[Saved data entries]
□ □ □ □ □ □ □
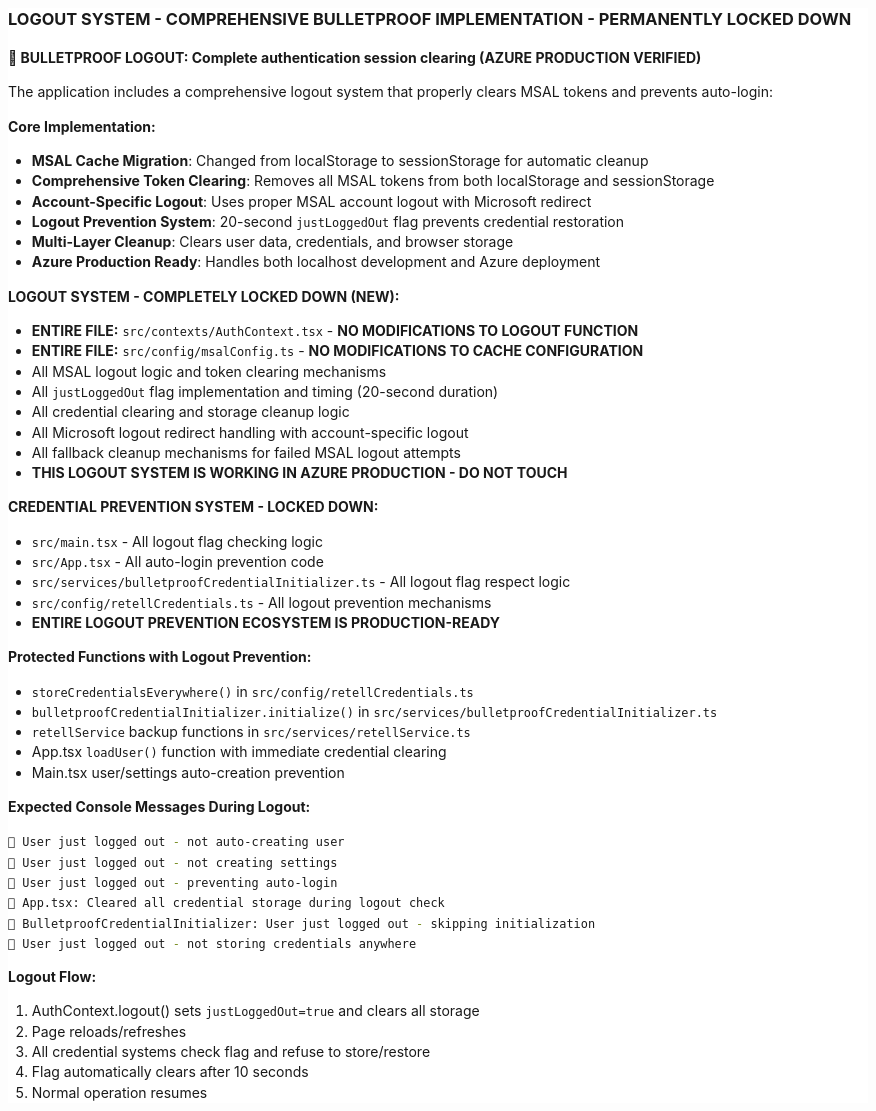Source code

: ### **LOGOUT SYSTEM - COMPREHENSIVE BULLETPROOF IMPLEMENTATION - PERMANENTLY LOCKED DOWN**
**🚪 BULLETPROOF LOGOUT: Complete authentication session clearing (AZURE PRODUCTION VERIFIED)**

The application includes a comprehensive logout system that properly clears MSAL tokens and prevents auto-login:

**Core Implementation:**
- **MSAL Cache Migration**: Changed from localStorage to sessionStorage for automatic cleanup
- **Comprehensive Token Clearing**: Removes all MSAL tokens from both localStorage and sessionStorage
- **Account-Specific Logout**: Uses proper MSAL account logout with Microsoft redirect
- **Logout Prevention System**: 20-second `justLoggedOut` flag prevents credential restoration
- **Multi-Layer Cleanup**: Clears user data, credentials, and browser storage
- **Azure Production Ready**: Handles both localhost development and Azure deployment

**LOGOUT SYSTEM - COMPLETELY LOCKED DOWN (NEW):**
- **ENTIRE FILE:** `src/contexts/AuthContext.tsx` - **NO MODIFICATIONS TO LOGOUT FUNCTION**
- **ENTIRE FILE:** `src/config/msalConfig.ts` - **NO MODIFICATIONS TO CACHE CONFIGURATION**
- All MSAL logout logic and token clearing mechanisms
- All `justLoggedOut` flag implementation and timing (20-second duration)
- All credential clearing and storage cleanup logic
- All Microsoft logout redirect handling with account-specific logout
- All fallback cleanup mechanisms for failed MSAL logout attempts
- **THIS LOGOUT SYSTEM IS WORKING IN AZURE PRODUCTION - DO NOT TOUCH**

**CREDENTIAL PREVENTION SYSTEM - LOCKED DOWN:**
- `src/main.tsx` - All logout flag checking logic
- `src/App.tsx` - All auto-login prevention code
- `src/services/bulletproofCredentialInitializer.ts` - All logout flag respect logic
- `src/config/retellCredentials.ts` - All logout prevention mechanisms
- **ENTIRE LOGOUT PREVENTION ECOSYSTEM IS PRODUCTION-READY**

**Protected Functions with Logout Prevention:**
- `storeCredentialsEverywhere()` in `src/config/retellCredentials.ts`
- `bulletproofCredentialInitializer.initialize()` in `src/services/bulletproofCredentialInitializer.ts`
- `retellService` backup functions in `src/services/retellService.ts`
- App.tsx `loadUser()` function with immediate credential clearing
- Main.tsx user/settings auto-creation prevention

**Expected Console Messages During Logout:**
```bash
🛑 User just logged out - not auto-creating user
🛑 User just logged out - not creating settings
🛑 User just logged out - preventing auto-login
🔐 App.tsx: Cleared all credential storage during logout check
🛑 BulletproofCredentialInitializer: User just logged out - skipping initialization
🛑 User just logged out - not storing credentials anywhere
```

**Logout Flow:**
1. AuthContext.logout() sets `justLoggedOut=true` and clears all storage
2. Page reloads/refreshes
3. All credential systems check flag and refuse to store/restore
4. Flag automatically clears after 10 seconds
5. Normal operation resumes
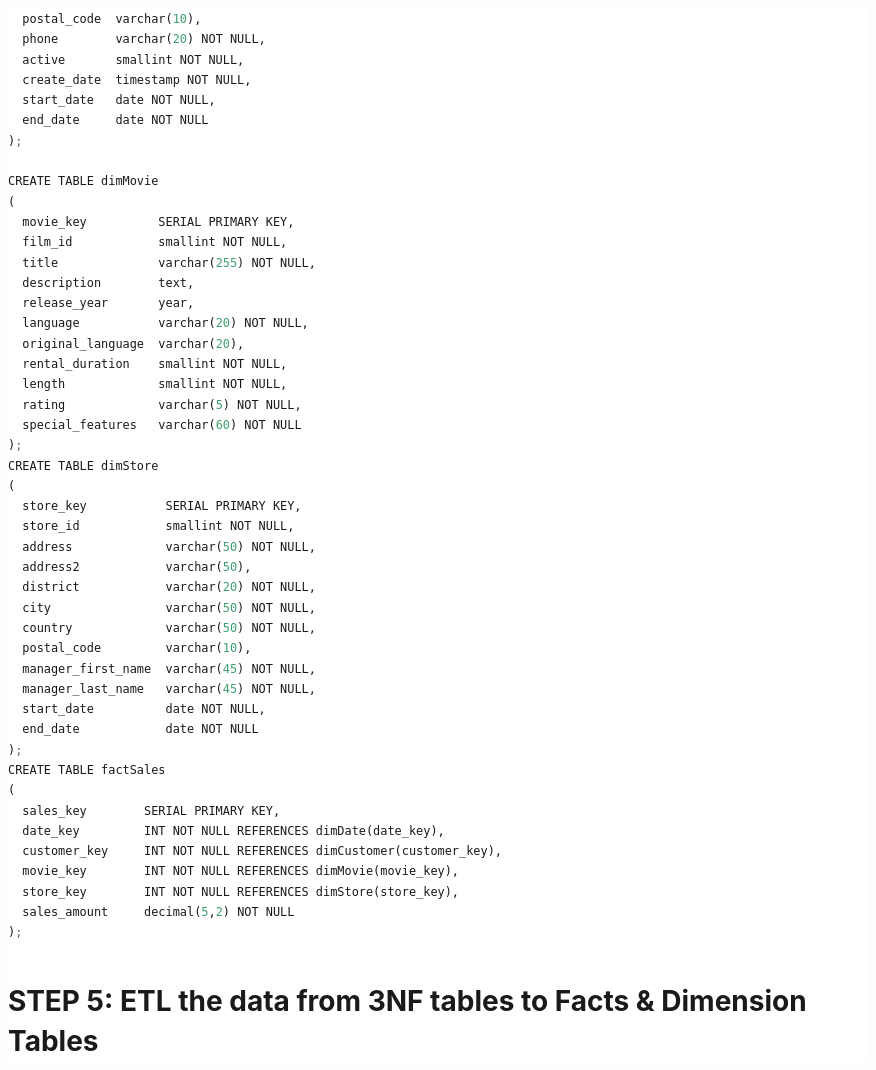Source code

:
```python
  postal_code  varchar(10),
  phone        varchar(20) NOT NULL,
  active       smallint NOT NULL,
  create_date  timestamp NOT NULL,
  start_date   date NOT NULL,
  end_date     date NOT NULL
);

CREATE TABLE dimMovie
(
  movie_key          SERIAL PRIMARY KEY,
  film_id            smallint NOT NULL,
  title              varchar(255) NOT NULL,
  description        text,
  release_year       year,
  language           varchar(20) NOT NULL,
  original_language  varchar(20),
  rental_duration    smallint NOT NULL,
  length             smallint NOT NULL,
  rating             varchar(5) NOT NULL,
  special_features   varchar(60) NOT NULL
);
CREATE TABLE dimStore
(
  store_key           SERIAL PRIMARY KEY,
  store_id            smallint NOT NULL,
  address             varchar(50) NOT NULL,
  address2            varchar(50),
  district            varchar(20) NOT NULL,
  city                varchar(50) NOT NULL,
  country             varchar(50) NOT NULL,
  postal_code         varchar(10),
  manager_first_name  varchar(45) NOT NULL,
  manager_last_name   varchar(45) NOT NULL,
  start_date          date NOT NULL,
  end_date            date NOT NULL
);
CREATE TABLE factSales
(
  sales_key        SERIAL PRIMARY KEY,
  date_key         INT NOT NULL REFERENCES dimDate(date_key),
  customer_key     INT NOT NULL REFERENCES dimCustomer(customer_key),
  movie_key        INT NOT NULL REFERENCES dimMovie(movie_key),
  store_key        INT NOT NULL REFERENCES dimStore(store_key),
  sales_amount     decimal(5,2) NOT NULL
);
```

# STEP 5: ETL the data from 3NF tables to Facts & Dimension Tables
□ □ □ □ □ □ □
→ **Work request**: Go through the records above and return every line that holds the string "dimStore".

→ **Expected answer**:
CREATE TABLE dimStore
  store_key        INT NOT NULL REFERENCES dimStore(store_key),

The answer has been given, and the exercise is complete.